Stored data:

Start of Block

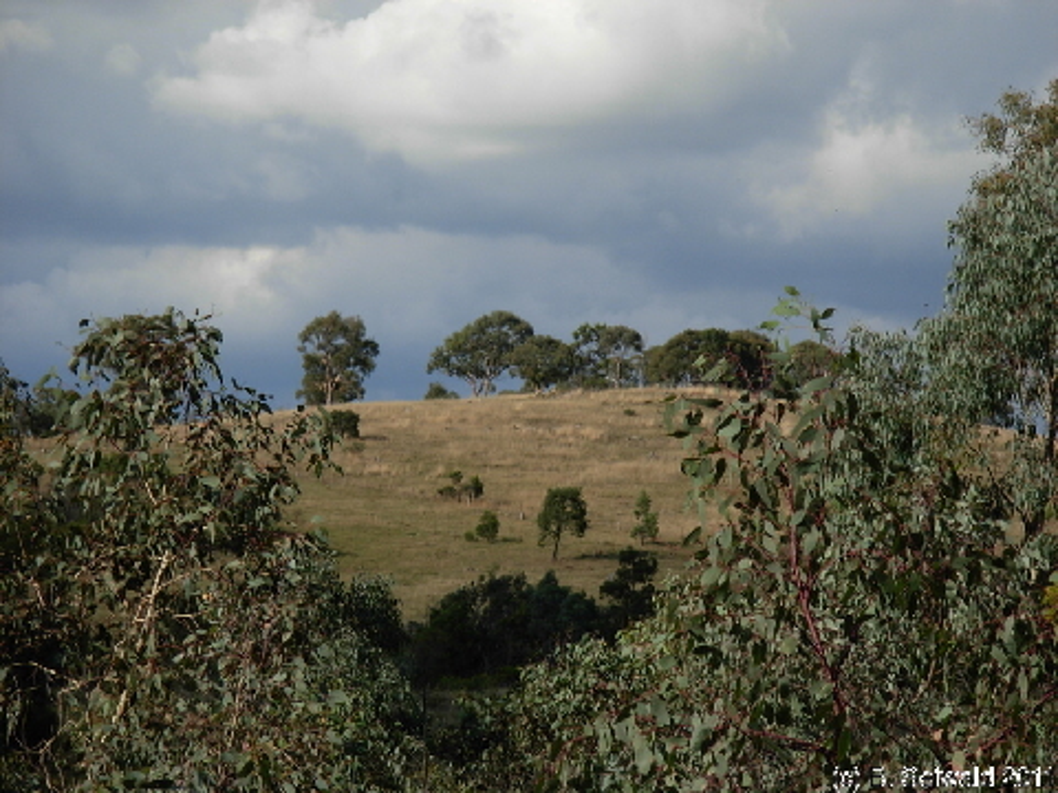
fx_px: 5807
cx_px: 529
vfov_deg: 7.8
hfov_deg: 10.4
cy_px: 396
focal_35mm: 190
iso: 79
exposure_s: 1/683
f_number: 5
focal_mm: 31.4
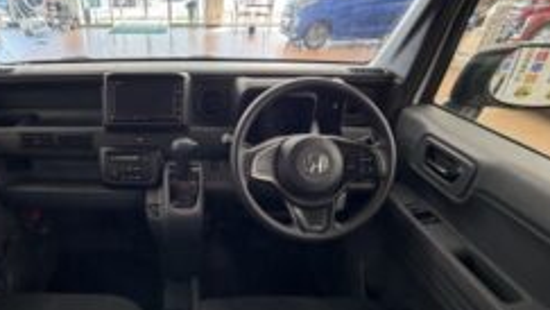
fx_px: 321
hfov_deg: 78.7
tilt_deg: -33.6
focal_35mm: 22
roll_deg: +0.7
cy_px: 189
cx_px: 186
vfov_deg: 51.2
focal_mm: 2.22
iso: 200
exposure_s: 1/50
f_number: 2.2
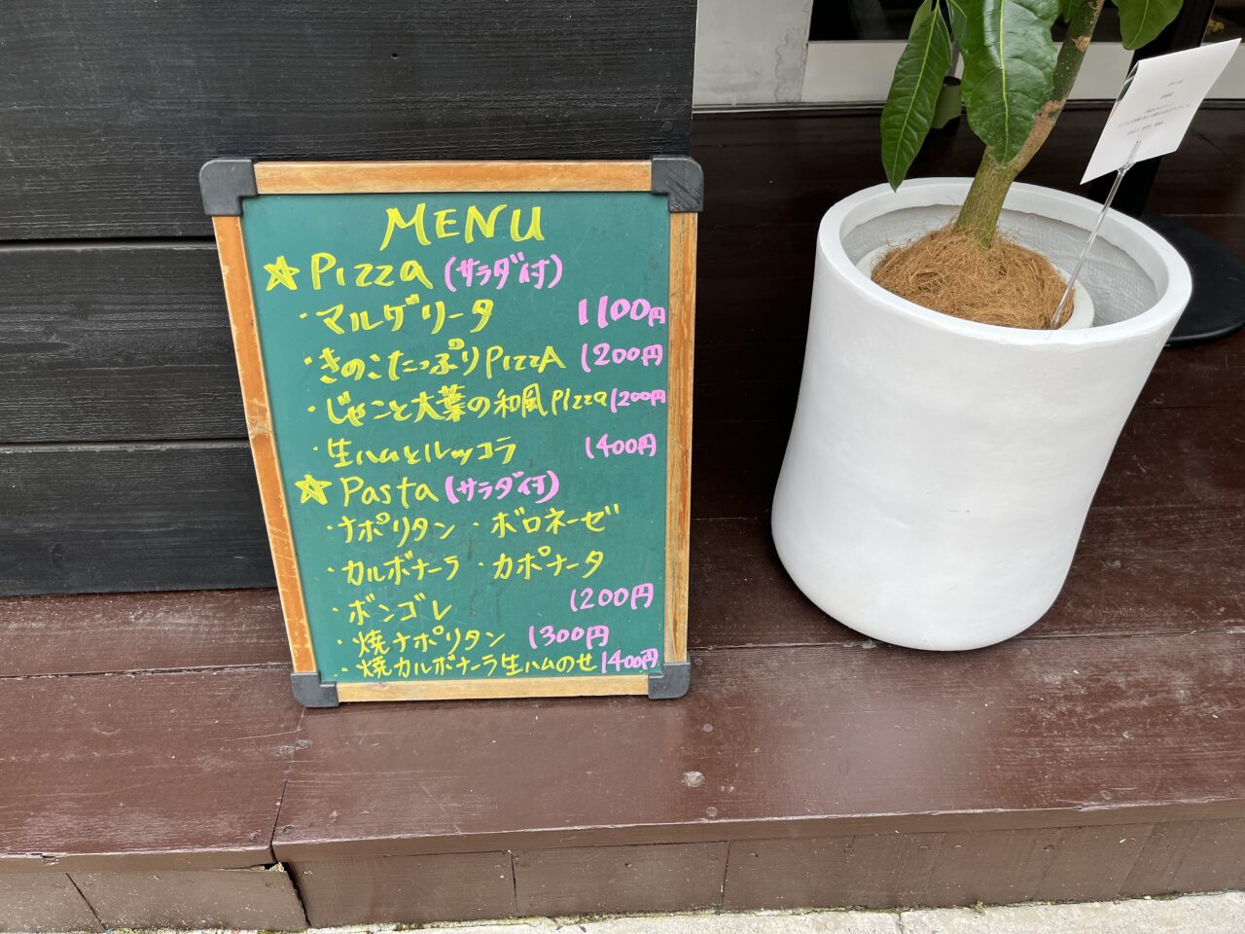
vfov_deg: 53.1
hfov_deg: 67.3
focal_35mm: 26
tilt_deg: -41.2
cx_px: 622
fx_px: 935
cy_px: 467
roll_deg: +0.1
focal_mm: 5.1
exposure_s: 1/438
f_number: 1.6
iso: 50
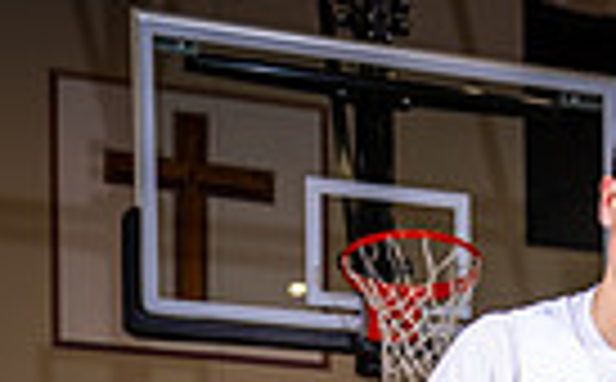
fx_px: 1742
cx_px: 522
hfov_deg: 19.8
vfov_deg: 10.3
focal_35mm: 104
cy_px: 1007
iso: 200
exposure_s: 1/125
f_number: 5.6
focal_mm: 31
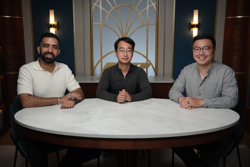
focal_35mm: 42
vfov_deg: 31.9
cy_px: 84
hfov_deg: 46.4
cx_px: 125
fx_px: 292
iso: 1600
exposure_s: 1/160
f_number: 4
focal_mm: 42
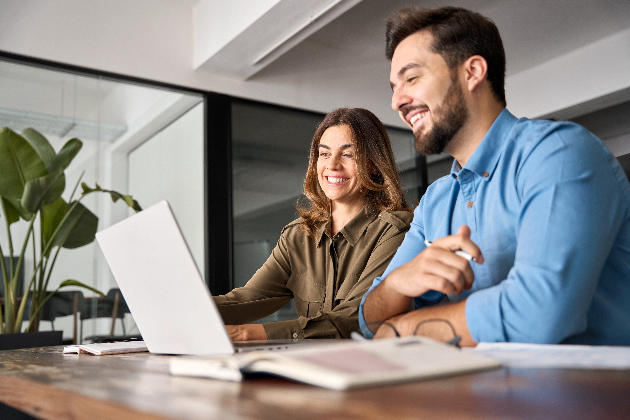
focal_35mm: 36
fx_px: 635
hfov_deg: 52.8
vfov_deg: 36.6
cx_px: 315
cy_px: 210
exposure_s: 1/160
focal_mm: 36.3
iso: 800
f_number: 3.2
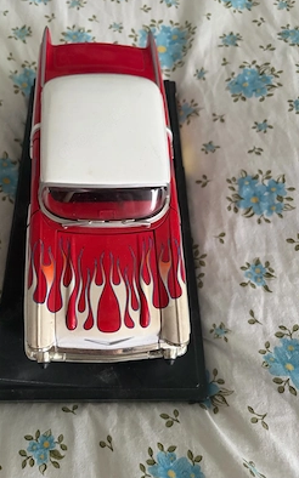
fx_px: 365
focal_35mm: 28
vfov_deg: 66.5
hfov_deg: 44.3
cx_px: 119
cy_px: 239
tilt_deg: -62.6
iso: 500
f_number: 1.6
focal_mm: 5.96
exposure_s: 1/44
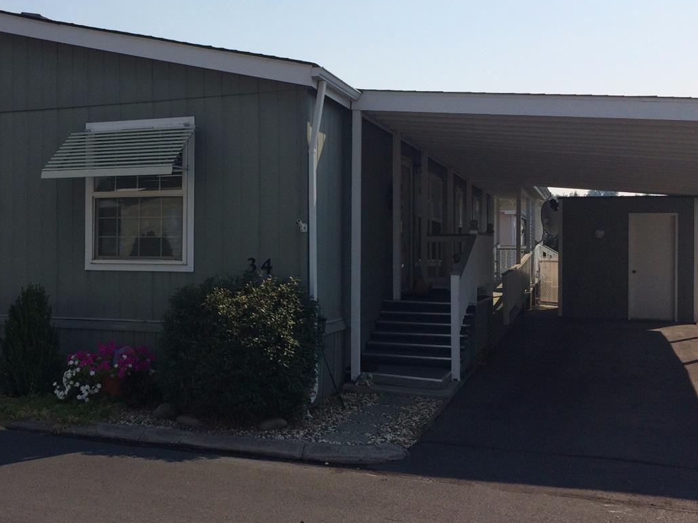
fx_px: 846
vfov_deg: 34.3
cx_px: 216
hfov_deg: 44.0
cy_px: 243
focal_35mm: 42
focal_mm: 4.15
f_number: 2.2
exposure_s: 1/4115
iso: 40
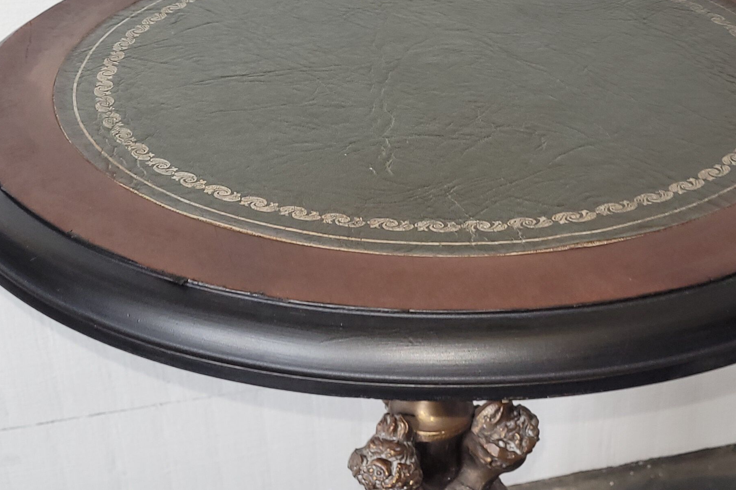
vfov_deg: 22.5
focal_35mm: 60
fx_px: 1226
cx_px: 409
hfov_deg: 33.4
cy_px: 346
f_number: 1.8
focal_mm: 5.4
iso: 80
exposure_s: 1/50
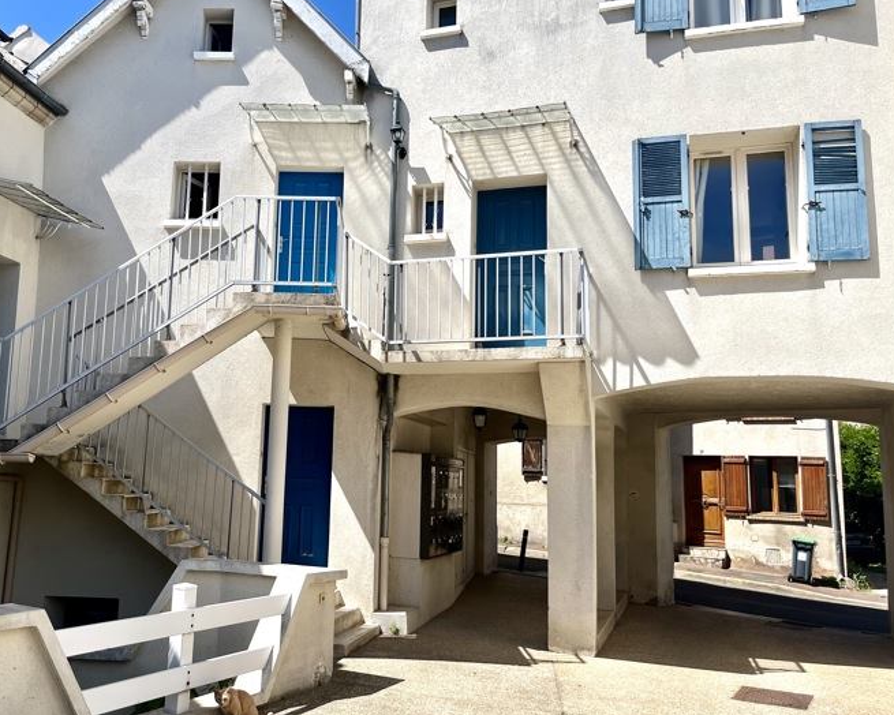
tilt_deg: +11.3
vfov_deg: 47.1
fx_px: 820
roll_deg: -2.2
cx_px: 367
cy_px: 344
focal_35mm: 31
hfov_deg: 56.8
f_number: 1.6
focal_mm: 5.1
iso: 50
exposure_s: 1/3745
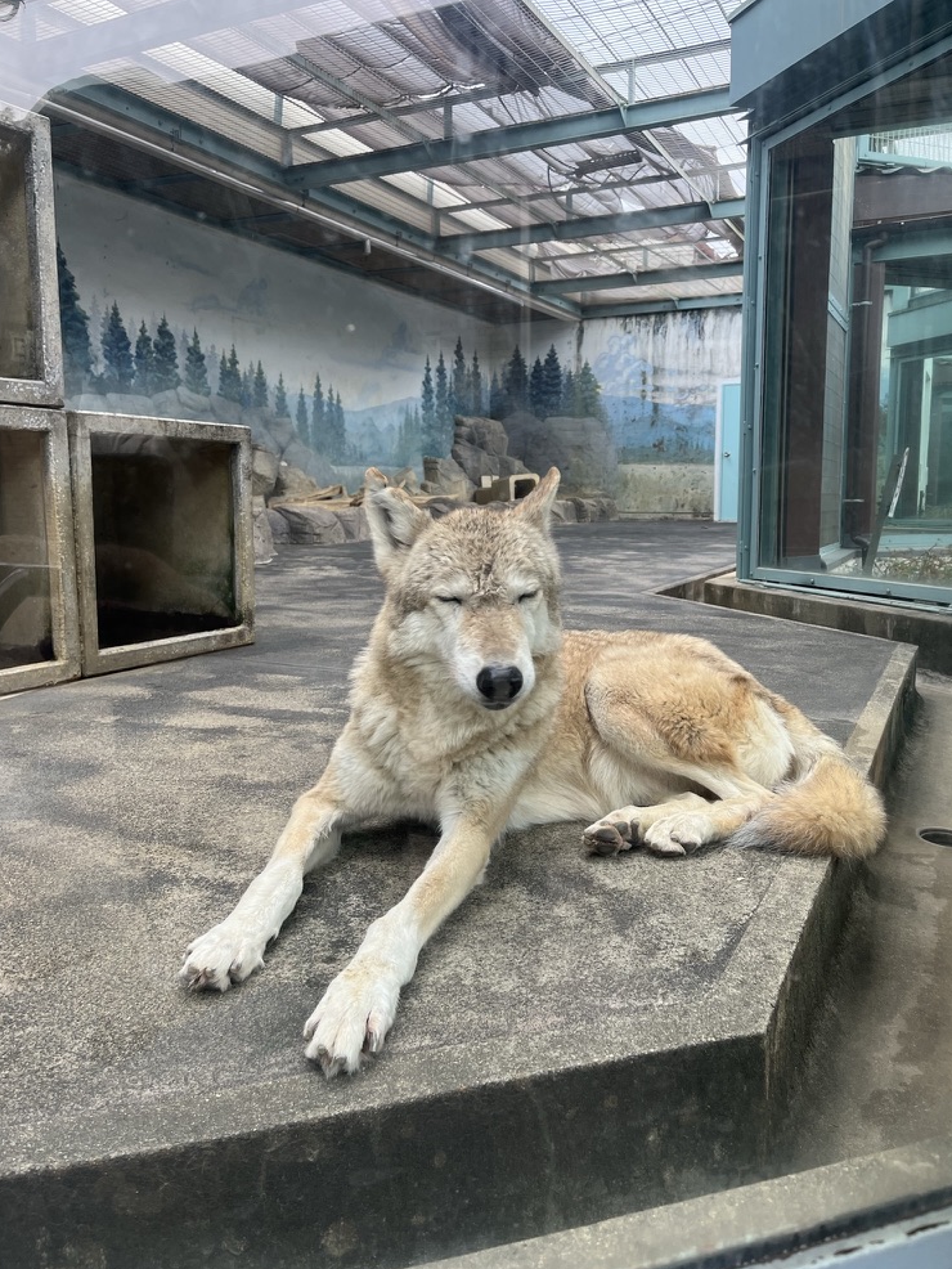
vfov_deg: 65.3
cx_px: 464
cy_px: 618
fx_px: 990
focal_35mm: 27
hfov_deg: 51.4
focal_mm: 5.1
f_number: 1.6
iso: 50
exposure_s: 1/163
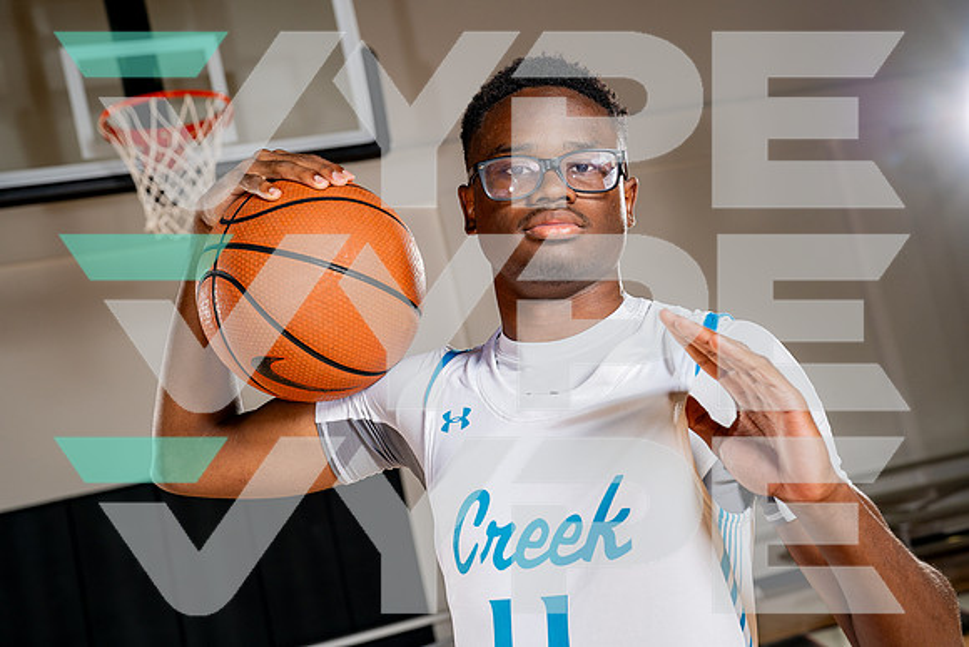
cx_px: 484
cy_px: 324
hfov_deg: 40.3
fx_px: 1319
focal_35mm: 49
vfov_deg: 27.5
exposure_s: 1/250
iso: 200
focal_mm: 49
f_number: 5.6
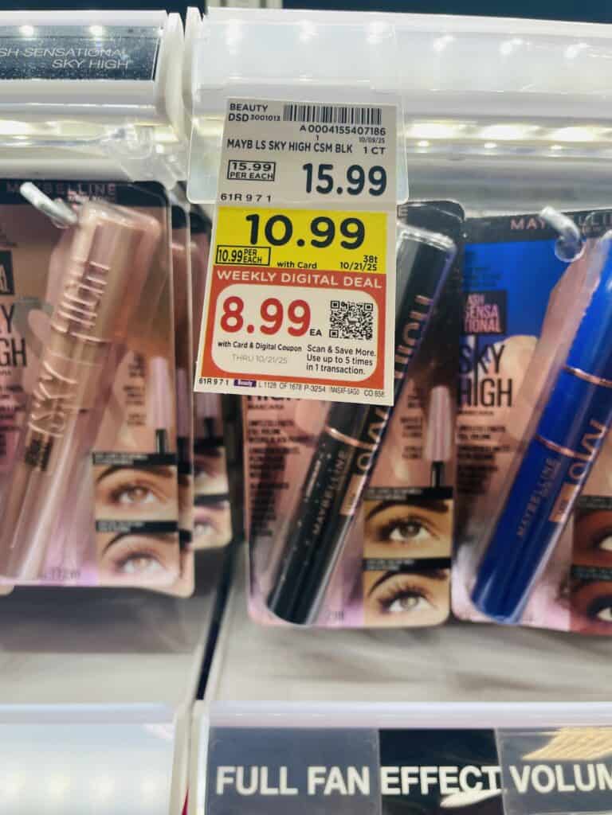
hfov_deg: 53.1
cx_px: 306
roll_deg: -0.3
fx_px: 613
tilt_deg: -7.0
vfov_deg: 67.3
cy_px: 408
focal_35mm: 26
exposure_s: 1/122
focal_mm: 4.2
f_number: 1.6
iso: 40
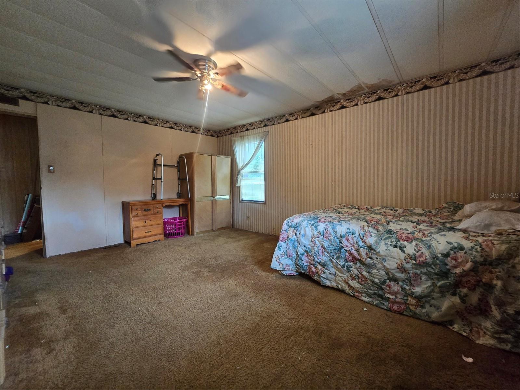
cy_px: 195
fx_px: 195
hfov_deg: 106.2
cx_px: 260
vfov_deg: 89.9
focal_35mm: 13
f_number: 2.2
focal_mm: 2.2
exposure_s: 1/60
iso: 640
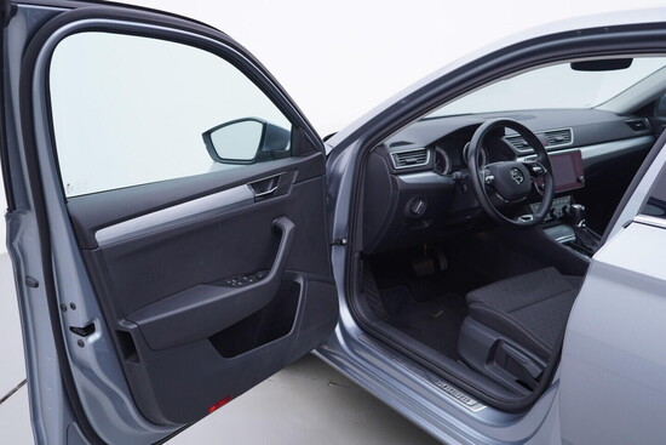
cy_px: 222
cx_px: 333
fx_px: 666
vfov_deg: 36.9
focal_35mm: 36
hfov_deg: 53.1
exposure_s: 1/50
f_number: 3.2
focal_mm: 24
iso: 125
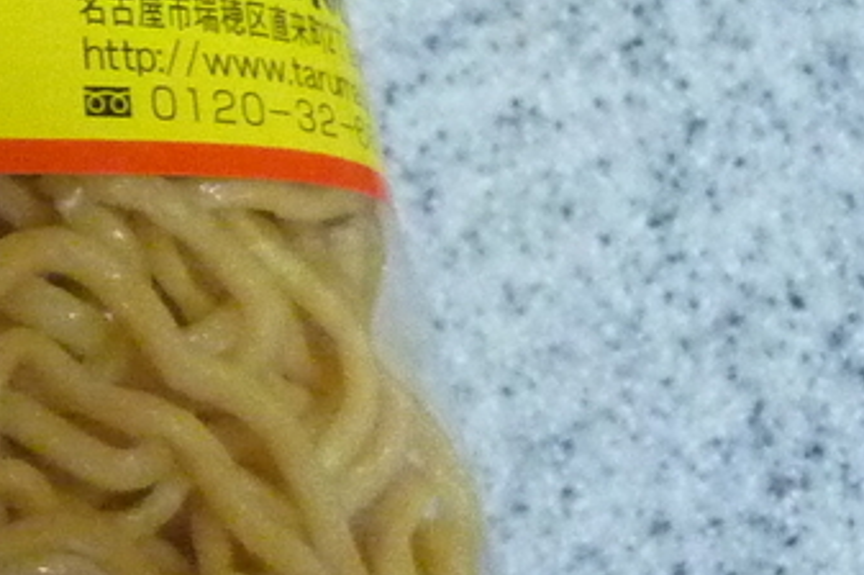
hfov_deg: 12.6
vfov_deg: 9.0
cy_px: 8
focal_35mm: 152
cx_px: -592
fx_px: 3644
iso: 800
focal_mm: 5.5
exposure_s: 1/25
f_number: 2.8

End of Block

Task instructions: Please give all of the data again, exact and free of pictures.

Answer to this task:
fx_px: 5807
cx_px: 529
vfov_deg: 7.8
hfov_deg: 10.4
cy_px: 396
focal_35mm: 190
iso: 79
exposure_s: 1/683
f_number: 5
focal_mm: 31.4
fx_px: 321
hfov_deg: 78.7
tilt_deg: -33.6
focal_35mm: 22
roll_deg: +0.7
cy_px: 189
cx_px: 186
vfov_deg: 51.2
focal_mm: 2.22
iso: 200
exposure_s: 1/50
f_number: 2.2
vfov_deg: 53.1
hfov_deg: 67.3
focal_35mm: 26
tilt_deg: -41.2
cx_px: 622
fx_px: 935
cy_px: 467
roll_deg: +0.1
focal_mm: 5.1
exposure_s: 1/438
f_number: 1.6
iso: 50
fx_px: 1742
cx_px: 522
hfov_deg: 19.8
vfov_deg: 10.3
focal_35mm: 104
cy_px: 1007
iso: 200
exposure_s: 1/125
f_number: 5.6
focal_mm: 31
focal_35mm: 42
vfov_deg: 31.9
cy_px: 84
hfov_deg: 46.4
cx_px: 125
fx_px: 292
iso: 1600
exposure_s: 1/160
f_number: 4
focal_mm: 42
focal_35mm: 36
fx_px: 635
hfov_deg: 52.8
vfov_deg: 36.6
cx_px: 315
cy_px: 210
exposure_s: 1/160
focal_mm: 36.3
iso: 800
f_number: 3.2
fx_px: 365
focal_35mm: 28
vfov_deg: 66.5
hfov_deg: 44.3
cx_px: 119
cy_px: 239
tilt_deg: -62.6
iso: 500
f_number: 1.6
focal_mm: 5.96
exposure_s: 1/44
fx_px: 846
vfov_deg: 34.3
cx_px: 216
hfov_deg: 44.0
cy_px: 243
focal_35mm: 42
focal_mm: 4.15
f_number: 2.2
exposure_s: 1/4115
iso: 40
vfov_deg: 22.5
focal_35mm: 60
fx_px: 1226
cx_px: 409
hfov_deg: 33.4
cy_px: 346
f_number: 1.8
focal_mm: 5.4
iso: 80
exposure_s: 1/50
tilt_deg: +11.3
vfov_deg: 47.1
fx_px: 820
roll_deg: -2.2
cx_px: 367
cy_px: 344
focal_35mm: 31
hfov_deg: 56.8
f_number: 1.6
focal_mm: 5.1
iso: 50
exposure_s: 1/3745
vfov_deg: 65.3
cx_px: 464
cy_px: 618
fx_px: 990
focal_35mm: 27
hfov_deg: 51.4
focal_mm: 5.1
f_number: 1.6
iso: 50
exposure_s: 1/163
cx_px: 484
cy_px: 324
hfov_deg: 40.3
fx_px: 1319
focal_35mm: 49
vfov_deg: 27.5
exposure_s: 1/250
iso: 200
focal_mm: 49
f_number: 5.6
hfov_deg: 53.1
cx_px: 306
roll_deg: -0.3
fx_px: 613
tilt_deg: -7.0
vfov_deg: 67.3
cy_px: 408
focal_35mm: 26
exposure_s: 1/122
focal_mm: 4.2
f_number: 1.6
iso: 40
cy_px: 195
fx_px: 195
hfov_deg: 106.2
cx_px: 260
vfov_deg: 89.9
focal_35mm: 13
f_number: 2.2
focal_mm: 2.2
exposure_s: 1/60
iso: 640
cy_px: 222
cx_px: 333
fx_px: 666
vfov_deg: 36.9
focal_35mm: 36
hfov_deg: 53.1
exposure_s: 1/50
f_number: 3.2
focal_mm: 24
iso: 125
hfov_deg: 12.6
vfov_deg: 9.0
cy_px: 8
focal_35mm: 152
cx_px: -592
fx_px: 3644
iso: 800
focal_mm: 5.5
exposure_s: 1/25
f_number: 2.8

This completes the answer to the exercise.